Selected extract:

╭──

Superconductors are a particularly strange kind of metal. What makes them different is their behavior at very low temperatures – extremely low, that is, close to absolute zero. Basic thermodynamics dictates that in this regime we should expect all motion to cease, the constituents of the material being frozen at fixed positions. And with no motion of charges, there should also be no electric current, and no conductivity. However, in a superconductor at these temperatures, the laws of the quantum world take over and the electrons of the metal flow frictionless and simultaneously, resulting in an enormously efficient conductivity1.
This phenomenon was discovered in the early part of the XX century, and its understanding defied physicists for a very long time. What is today known as the conventional description of superconductors dates from the 1950’s: The BCS theory 2, according to which the electrons are bonded together into pairs by phonons. However, in recent years a new class of superconductor has surfaced, challenging any such quantum mechanical description. Their surprising properties are well-known thanks to experimental results, but so far only one kind of theoretical construction has been able to reproduce them. What is most shocking about it is that it involves black holes in higher dimensional spacetimes 3.
In order to understand why, in the first place we need to consider that whenever we think of physical systems such as these materials, chances are we will picture them in terms of point-like objects (particles) or propagating waves. And indeed, usually this picture is an approximately correct representation of the blocks that compose physical reality. But when materials are subject to extreme conditions (for instance, extremely low temperatures), the picture needs to change because the fundamental blocks are not those anymore.
The fact of the matter is that experiments suggest that the particles of a superconductor under these conditions interact so much with one another that they lose their individuality. Their quantum oscillations overlap so much that they behave like a swarm. They become one, much like birds in a flock do when they are migrating. The problem is that the mathematical tools we have at our disposal to deal with the physics of quantum fields are based on individuality. Their starting point is to take one particle at a time, and for this reason matter that interacts very strongly may behave in rather unexpected ways. To try and apply our traditional methods is like trying to describe oceanic currents in terms of the interactions among water molecules. The appropriate tool would be one that averages over these many quantum interactions, providing a macroscopic description.

╰──

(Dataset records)
╭──

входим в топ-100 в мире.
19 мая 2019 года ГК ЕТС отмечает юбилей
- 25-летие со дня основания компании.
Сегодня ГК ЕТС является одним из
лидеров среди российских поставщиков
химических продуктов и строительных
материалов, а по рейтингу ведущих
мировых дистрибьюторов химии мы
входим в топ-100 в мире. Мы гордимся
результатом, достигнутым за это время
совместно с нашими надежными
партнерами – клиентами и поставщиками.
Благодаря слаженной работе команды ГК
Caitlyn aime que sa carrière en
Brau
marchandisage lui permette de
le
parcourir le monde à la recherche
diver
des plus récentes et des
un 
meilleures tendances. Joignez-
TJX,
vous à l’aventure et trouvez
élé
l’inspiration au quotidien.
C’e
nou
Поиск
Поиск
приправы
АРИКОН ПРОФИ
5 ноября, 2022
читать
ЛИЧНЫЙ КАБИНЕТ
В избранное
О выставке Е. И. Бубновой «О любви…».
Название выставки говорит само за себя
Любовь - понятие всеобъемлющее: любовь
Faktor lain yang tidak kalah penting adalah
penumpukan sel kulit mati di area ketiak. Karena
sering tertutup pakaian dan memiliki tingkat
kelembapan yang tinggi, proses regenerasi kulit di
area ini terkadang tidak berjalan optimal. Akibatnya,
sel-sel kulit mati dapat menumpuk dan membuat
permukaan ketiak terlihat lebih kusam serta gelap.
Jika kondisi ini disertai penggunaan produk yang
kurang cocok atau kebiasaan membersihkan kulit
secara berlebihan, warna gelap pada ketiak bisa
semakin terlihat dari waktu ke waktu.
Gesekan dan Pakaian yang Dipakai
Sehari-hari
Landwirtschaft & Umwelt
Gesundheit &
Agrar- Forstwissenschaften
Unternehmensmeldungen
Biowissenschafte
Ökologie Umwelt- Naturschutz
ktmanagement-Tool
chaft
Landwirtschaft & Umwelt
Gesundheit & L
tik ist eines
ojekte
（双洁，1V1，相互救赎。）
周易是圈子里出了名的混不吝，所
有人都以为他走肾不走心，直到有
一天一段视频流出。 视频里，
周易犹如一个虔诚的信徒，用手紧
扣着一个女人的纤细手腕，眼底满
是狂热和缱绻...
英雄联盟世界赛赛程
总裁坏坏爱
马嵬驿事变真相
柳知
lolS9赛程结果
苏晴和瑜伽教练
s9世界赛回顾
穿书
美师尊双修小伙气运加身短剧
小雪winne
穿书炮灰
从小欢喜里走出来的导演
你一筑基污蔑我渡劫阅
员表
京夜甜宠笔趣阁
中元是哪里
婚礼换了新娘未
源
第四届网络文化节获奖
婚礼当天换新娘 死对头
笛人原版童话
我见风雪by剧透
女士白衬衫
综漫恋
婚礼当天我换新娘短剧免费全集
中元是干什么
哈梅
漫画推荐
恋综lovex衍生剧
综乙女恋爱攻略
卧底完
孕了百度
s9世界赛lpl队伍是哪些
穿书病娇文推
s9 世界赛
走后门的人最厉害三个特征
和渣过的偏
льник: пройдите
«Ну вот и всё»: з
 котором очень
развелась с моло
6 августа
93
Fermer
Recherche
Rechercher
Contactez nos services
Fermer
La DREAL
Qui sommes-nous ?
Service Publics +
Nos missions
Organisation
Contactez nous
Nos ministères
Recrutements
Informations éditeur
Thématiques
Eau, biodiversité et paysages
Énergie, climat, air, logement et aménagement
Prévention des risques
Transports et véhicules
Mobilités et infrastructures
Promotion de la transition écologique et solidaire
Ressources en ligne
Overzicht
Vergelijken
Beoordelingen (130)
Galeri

╰──

What is needed: In the passage on superconductors, reproduce word for word the part that opens with "Superconductors are a" and closes with "enormously efficient conductivity1.".

Output of the task:
Superconductors are a particularly strange kind of metal. What makes them different is their behavior at very low temperatures – extremely low, that is, close to absolute zero. Basic thermodynamics dictates that in this regime we should expect all motion to cease, the constituents of the material being frozen at fixed positions. And with no motion of charges, there should also be no electric current, and no conductivity. However, in a superconductor at these temperatures, the laws of the quantum world take over and the electrons of the metal flow frictionless and simultaneously, resulting in an enormously efficient conductivity1.